• _INSTRUCTION_
Please reproduce each of the following records line for line, without changing anything.

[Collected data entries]

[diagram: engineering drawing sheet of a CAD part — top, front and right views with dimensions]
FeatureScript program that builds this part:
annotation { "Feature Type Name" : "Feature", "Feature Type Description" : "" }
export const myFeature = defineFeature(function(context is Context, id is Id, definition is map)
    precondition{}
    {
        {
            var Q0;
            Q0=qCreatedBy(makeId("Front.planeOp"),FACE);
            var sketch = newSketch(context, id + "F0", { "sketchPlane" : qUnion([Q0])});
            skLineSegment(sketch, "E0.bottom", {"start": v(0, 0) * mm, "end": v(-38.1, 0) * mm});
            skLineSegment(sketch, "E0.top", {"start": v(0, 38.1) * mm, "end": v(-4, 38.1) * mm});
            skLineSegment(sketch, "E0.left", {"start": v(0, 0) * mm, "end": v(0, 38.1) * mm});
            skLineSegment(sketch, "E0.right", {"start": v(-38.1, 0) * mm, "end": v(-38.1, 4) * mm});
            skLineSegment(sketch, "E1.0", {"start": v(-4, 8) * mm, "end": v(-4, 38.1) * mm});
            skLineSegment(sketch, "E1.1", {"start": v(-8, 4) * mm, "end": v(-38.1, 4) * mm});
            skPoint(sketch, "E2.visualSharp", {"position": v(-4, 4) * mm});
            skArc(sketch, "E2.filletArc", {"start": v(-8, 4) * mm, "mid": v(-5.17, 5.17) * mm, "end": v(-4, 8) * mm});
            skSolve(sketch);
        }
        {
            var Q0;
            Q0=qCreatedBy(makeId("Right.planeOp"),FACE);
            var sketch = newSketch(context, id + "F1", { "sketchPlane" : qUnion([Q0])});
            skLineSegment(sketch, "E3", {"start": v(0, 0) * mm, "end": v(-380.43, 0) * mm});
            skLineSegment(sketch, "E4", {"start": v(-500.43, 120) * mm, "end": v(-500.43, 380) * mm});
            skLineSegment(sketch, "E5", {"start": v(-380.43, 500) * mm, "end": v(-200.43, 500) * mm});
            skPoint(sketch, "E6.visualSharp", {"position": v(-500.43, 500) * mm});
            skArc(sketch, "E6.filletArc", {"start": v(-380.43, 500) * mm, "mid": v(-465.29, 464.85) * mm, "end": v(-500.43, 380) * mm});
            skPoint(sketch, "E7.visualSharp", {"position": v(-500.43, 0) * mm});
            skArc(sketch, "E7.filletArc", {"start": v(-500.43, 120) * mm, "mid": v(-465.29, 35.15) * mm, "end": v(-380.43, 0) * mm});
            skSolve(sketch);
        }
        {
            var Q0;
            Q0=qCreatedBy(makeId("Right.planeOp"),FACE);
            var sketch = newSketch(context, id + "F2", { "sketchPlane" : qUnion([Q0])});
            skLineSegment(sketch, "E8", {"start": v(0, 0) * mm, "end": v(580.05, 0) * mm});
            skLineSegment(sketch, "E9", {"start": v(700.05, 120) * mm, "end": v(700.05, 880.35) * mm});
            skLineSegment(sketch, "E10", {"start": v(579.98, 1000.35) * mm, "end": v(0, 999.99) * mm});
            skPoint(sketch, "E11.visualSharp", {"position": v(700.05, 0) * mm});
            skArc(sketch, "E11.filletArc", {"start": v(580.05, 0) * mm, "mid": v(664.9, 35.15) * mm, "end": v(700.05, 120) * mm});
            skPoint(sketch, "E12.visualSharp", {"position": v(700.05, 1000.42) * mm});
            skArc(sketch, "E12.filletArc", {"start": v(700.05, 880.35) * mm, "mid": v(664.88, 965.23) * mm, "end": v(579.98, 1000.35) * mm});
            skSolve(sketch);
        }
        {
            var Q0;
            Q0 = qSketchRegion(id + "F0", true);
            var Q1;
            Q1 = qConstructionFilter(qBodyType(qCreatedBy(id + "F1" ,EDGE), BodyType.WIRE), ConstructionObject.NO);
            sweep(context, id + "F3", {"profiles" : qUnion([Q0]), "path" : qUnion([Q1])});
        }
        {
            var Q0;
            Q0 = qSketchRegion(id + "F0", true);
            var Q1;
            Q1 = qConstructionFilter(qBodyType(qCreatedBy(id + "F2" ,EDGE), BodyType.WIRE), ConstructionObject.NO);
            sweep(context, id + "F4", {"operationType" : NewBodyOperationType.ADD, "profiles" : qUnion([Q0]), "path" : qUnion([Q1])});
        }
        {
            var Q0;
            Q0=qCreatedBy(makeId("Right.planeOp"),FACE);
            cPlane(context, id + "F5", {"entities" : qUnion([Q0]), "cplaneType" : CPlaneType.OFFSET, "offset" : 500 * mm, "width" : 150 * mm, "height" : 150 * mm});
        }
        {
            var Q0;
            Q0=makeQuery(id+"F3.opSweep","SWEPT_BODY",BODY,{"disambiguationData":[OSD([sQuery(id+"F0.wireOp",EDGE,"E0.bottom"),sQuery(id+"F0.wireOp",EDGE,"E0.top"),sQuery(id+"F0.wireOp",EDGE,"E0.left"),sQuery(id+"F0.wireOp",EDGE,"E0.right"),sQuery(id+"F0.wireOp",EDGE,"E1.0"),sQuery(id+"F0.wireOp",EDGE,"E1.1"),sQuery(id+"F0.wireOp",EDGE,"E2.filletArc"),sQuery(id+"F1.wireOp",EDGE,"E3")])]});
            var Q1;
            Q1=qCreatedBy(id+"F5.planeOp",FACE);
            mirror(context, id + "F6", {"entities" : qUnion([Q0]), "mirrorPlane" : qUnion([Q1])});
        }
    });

• _RESPONSE TO THE TASK_
[diagram: engineering drawing sheet of a CAD part — top, front and right views with dimensions]
FeatureScript program that builds this part:
annotation { "Feature Type Name" : "Feature", "Feature Type Description" : "" }
export const myFeature = defineFeature(function(context is Context, id is Id, definition is map)
    precondition{}
    {
        {
            var Q0;
            Q0=qCreatedBy(makeId("Front.planeOp"),FACE);
            var sketch = newSketch(context, id + "F0", { "sketchPlane" : qUnion([Q0])});
            skLineSegment(sketch, "E0.bottom", {"start": v(0, 0) * mm, "end": v(-38.1, 0) * mm});
            skLineSegment(sketch, "E0.top", {"start": v(0, 38.1) * mm, "end": v(-4, 38.1) * mm});
            skLineSegment(sketch, "E0.left", {"start": v(0, 0) * mm, "end": v(0, 38.1) * mm});
            skLineSegment(sketch, "E0.right", {"start": v(-38.1, 0) * mm, "end": v(-38.1, 4) * mm});
            skLineSegment(sketch, "E1.0", {"start": v(-4, 8) * mm, "end": v(-4, 38.1) * mm});
            skLineSegment(sketch, "E1.1", {"start": v(-8, 4) * mm, "end": v(-38.1, 4) * mm});
            skPoint(sketch, "E2.visualSharp", {"position": v(-4, 4) * mm});
            skArc(sketch, "E2.filletArc", {"start": v(-8, 4) * mm, "mid": v(-5.17, 5.17) * mm, "end": v(-4, 8) * mm});
            skSolve(sketch);
        }
        {
            var Q0;
            Q0=qCreatedBy(makeId("Right.planeOp"),FACE);
            var sketch = newSketch(context, id + "F1", { "sketchPlane" : qUnion([Q0])});
            skLineSegment(sketch, "E3", {"start": v(0, 0) * mm, "end": v(-380.43, 0) * mm});
            skLineSegment(sketch, "E4", {"start": v(-500.43, 120) * mm, "end": v(-500.43, 380) * mm});
            skLineSegment(sketch, "E5", {"start": v(-380.43, 500) * mm, "end": v(-200.43, 500) * mm});
            skPoint(sketch, "E6.visualSharp", {"position": v(-500.43, 500) * mm});
            skArc(sketch, "E6.filletArc", {"start": v(-380.43, 500) * mm, "mid": v(-465.29, 464.85) * mm, "end": v(-500.43, 380) * mm});
            skPoint(sketch, "E7.visualSharp", {"position": v(-500.43, 0) * mm});
            skArc(sketch, "E7.filletArc", {"start": v(-500.43, 120) * mm, "mid": v(-465.29, 35.15) * mm, "end": v(-380.43, 0) * mm});
            skSolve(sketch);
        }
        {
            var Q0;
            Q0=qCreatedBy(makeId("Right.planeOp"),FACE);
            var sketch = newSketch(context, id + "F2", { "sketchPlane" : qUnion([Q0])});
            skLineSegment(sketch, "E8", {"start": v(0, 0) * mm, "end": v(580.05, 0) * mm});
            skLineSegment(sketch, "E9", {"start": v(700.05, 120) * mm, "end": v(700.05, 880.35) * mm});
            skLineSegment(sketch, "E10", {"start": v(579.98, 1000.35) * mm, "end": v(0, 999.99) * mm});
            skPoint(sketch, "E11.visualSharp", {"position": v(700.05, 0) * mm});
            skArc(sketch, "E11.filletArc", {"start": v(580.05, 0) * mm, "mid": v(664.9, 35.15) * mm, "end": v(700.05, 120) * mm});
            skPoint(sketch, "E12.visualSharp", {"position": v(700.05, 1000.42) * mm});
            skArc(sketch, "E12.filletArc", {"start": v(700.05, 880.35) * mm, "mid": v(664.88, 965.23) * mm, "end": v(579.98, 1000.35) * mm});
            skSolve(sketch);
        }
        {
            var Q0;
            Q0 = qSketchRegion(id + "F0", true);
            var Q1;
            Q1 = qConstructionFilter(qBodyType(qCreatedBy(id + "F1" ,EDGE), BodyType.WIRE), ConstructionObject.NO);
            sweep(context, id + "F3", {"profiles" : qUnion([Q0]), "path" : qUnion([Q1])});
        }
        {
            var Q0;
            Q0 = qSketchRegion(id + "F0", true);
            var Q1;
            Q1 = qConstructionFilter(qBodyType(qCreatedBy(id + "F2" ,EDGE), BodyType.WIRE), ConstructionObject.NO);
            sweep(context, id + "F4", {"operationType" : NewBodyOperationType.ADD, "profiles" : qUnion([Q0]), "path" : qUnion([Q1])});
        }
        {
            var Q0;
            Q0=qCreatedBy(makeId("Right.planeOp"),FACE);
            cPlane(context, id + "F5", {"entities" : qUnion([Q0]), "cplaneType" : CPlaneType.OFFSET, "offset" : 500 * mm, "width" : 150 * mm, "height" : 150 * mm});
        }
        {
            var Q0;
            Q0=makeQuery(id+"F3.opSweep","SWEPT_BODY",BODY,{"disambiguationData":[OSD([sQuery(id+"F0.wireOp",EDGE,"E0.bottom"),sQuery(id+"F0.wireOp",EDGE,"E0.top"),sQuery(id+"F0.wireOp",EDGE,"E0.left"),sQuery(id+"F0.wireOp",EDGE,"E0.right"),sQuery(id+"F0.wireOp",EDGE,"E1.0"),sQuery(id+"F0.wireOp",EDGE,"E1.1"),sQuery(id+"F0.wireOp",EDGE,"E2.filletArc"),sQuery(id+"F1.wireOp",EDGE,"E3")])]});
            var Q1;
            Q1=qCreatedBy(id+"F5.planeOp",FACE);
            mirror(context, id + "F6", {"entities" : qUnion([Q0]), "mirrorPlane" : qUnion([Q1])});
        }
    });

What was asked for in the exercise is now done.